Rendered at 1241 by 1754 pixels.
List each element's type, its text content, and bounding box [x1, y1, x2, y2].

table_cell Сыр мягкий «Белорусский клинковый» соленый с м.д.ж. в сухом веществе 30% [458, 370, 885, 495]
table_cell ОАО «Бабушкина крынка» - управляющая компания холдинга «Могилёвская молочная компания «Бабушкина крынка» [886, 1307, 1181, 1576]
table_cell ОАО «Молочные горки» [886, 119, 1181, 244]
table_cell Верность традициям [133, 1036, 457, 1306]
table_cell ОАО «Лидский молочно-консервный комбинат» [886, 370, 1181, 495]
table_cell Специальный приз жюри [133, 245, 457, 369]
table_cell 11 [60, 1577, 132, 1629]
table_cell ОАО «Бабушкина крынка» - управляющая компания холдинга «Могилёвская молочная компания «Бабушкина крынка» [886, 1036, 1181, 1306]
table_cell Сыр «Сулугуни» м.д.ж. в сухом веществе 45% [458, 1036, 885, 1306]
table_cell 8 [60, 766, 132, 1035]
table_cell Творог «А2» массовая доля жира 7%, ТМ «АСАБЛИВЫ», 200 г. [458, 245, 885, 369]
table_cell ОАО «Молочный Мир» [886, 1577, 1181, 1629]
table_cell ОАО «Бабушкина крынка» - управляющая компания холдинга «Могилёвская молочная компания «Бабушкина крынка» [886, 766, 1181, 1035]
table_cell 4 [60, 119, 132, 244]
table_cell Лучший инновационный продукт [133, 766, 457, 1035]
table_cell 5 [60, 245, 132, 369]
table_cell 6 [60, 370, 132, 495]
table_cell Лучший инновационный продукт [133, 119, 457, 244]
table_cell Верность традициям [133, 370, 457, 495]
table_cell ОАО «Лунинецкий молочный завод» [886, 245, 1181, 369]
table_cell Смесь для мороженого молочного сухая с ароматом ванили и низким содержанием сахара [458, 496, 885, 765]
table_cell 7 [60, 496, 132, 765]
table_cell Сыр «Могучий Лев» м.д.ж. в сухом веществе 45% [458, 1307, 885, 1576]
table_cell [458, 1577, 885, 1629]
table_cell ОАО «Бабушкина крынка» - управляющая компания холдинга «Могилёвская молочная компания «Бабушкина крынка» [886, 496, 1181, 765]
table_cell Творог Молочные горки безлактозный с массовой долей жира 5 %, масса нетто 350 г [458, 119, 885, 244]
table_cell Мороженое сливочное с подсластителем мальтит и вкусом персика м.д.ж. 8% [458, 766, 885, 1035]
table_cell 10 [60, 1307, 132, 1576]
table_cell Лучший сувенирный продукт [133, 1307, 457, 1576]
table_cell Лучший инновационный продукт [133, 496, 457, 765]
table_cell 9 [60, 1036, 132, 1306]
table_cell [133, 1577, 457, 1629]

Instruction:
You are asked to transcribe all of the data above exactly.

Solution below:
Rendered at 1241 by 1754 pixels.
List each element's type, its text content, and bounding box [x1, y1, x2, y2].

table_cell Сыр мягкий «Белорусский клинковый» соленый с м.д.ж. в сухом веществе 30% [458, 370, 885, 495]
table_cell ОАО «Бабушкина крынка» - управляющая компания холдинга «Могилёвская молочная компания «Бабушкина крынка» [886, 1307, 1181, 1576]
table_cell ОАО «Молочные горки» [886, 119, 1181, 244]
table_cell Верность традициям [133, 1036, 457, 1306]
table_cell ОАО «Лидский молочно-консервный комбинат» [886, 370, 1181, 495]
table_cell Специальный приз жюри [133, 245, 457, 369]
table_cell 11 [60, 1577, 132, 1629]
table_cell ОАО «Бабушкина крынка» - управляющая компания холдинга «Могилёвская молочная компания «Бабушкина крынка» [886, 1036, 1181, 1306]
table_cell Сыр «Сулугуни» м.д.ж. в сухом веществе 45% [458, 1036, 885, 1306]
table_cell 8 [60, 766, 132, 1035]
table_cell Творог «А2» массовая доля жира 7%, ТМ «АСАБЛИВЫ», 200 г. [458, 245, 885, 369]
table_cell ОАО «Молочный Мир» [886, 1577, 1181, 1629]
table_cell ОАО «Бабушкина крынка» - управляющая компания холдинга «Могилёвская молочная компания «Бабушкина крынка» [886, 766, 1181, 1035]
table_cell 4 [60, 119, 132, 244]
table_cell Лучший инновационный продукт [133, 766, 457, 1035]
table_cell 5 [60, 245, 132, 369]
table_cell 6 [60, 370, 132, 495]
table_cell Лучший инновационный продукт [133, 119, 457, 244]
table_cell Верность традициям [133, 370, 457, 495]
table_cell ОАО «Лунинецкий молочный завод» [886, 245, 1181, 369]
table_cell Смесь для мороженого молочного сухая с ароматом ванили и низким содержанием сахара [458, 496, 885, 765]
table_cell 7 [60, 496, 132, 765]
table_cell Сыр «Могучий Лев» м.д.ж. в сухом веществе 45% [458, 1307, 885, 1576]
table_cell [458, 1577, 885, 1629]
table_cell ОАО «Бабушкина крынка» - управляющая компания холдинга «Могилёвская молочная компания «Бабушкина крынка» [886, 496, 1181, 765]
table_cell Творог Молочные горки безлактозный с массовой долей жира 5 %, масса нетто 350 г [458, 119, 885, 244]
table_cell Мороженое сливочное с подсластителем мальтит и вкусом персика м.д.ж. 8% [458, 766, 885, 1035]
table_cell 10 [60, 1307, 132, 1576]
table_cell Лучший сувенирный продукт [133, 1307, 457, 1576]
table_cell Лучший инновационный продукт [133, 496, 457, 765]
table_cell 9 [60, 1036, 132, 1306]
table_cell [133, 1577, 457, 1629]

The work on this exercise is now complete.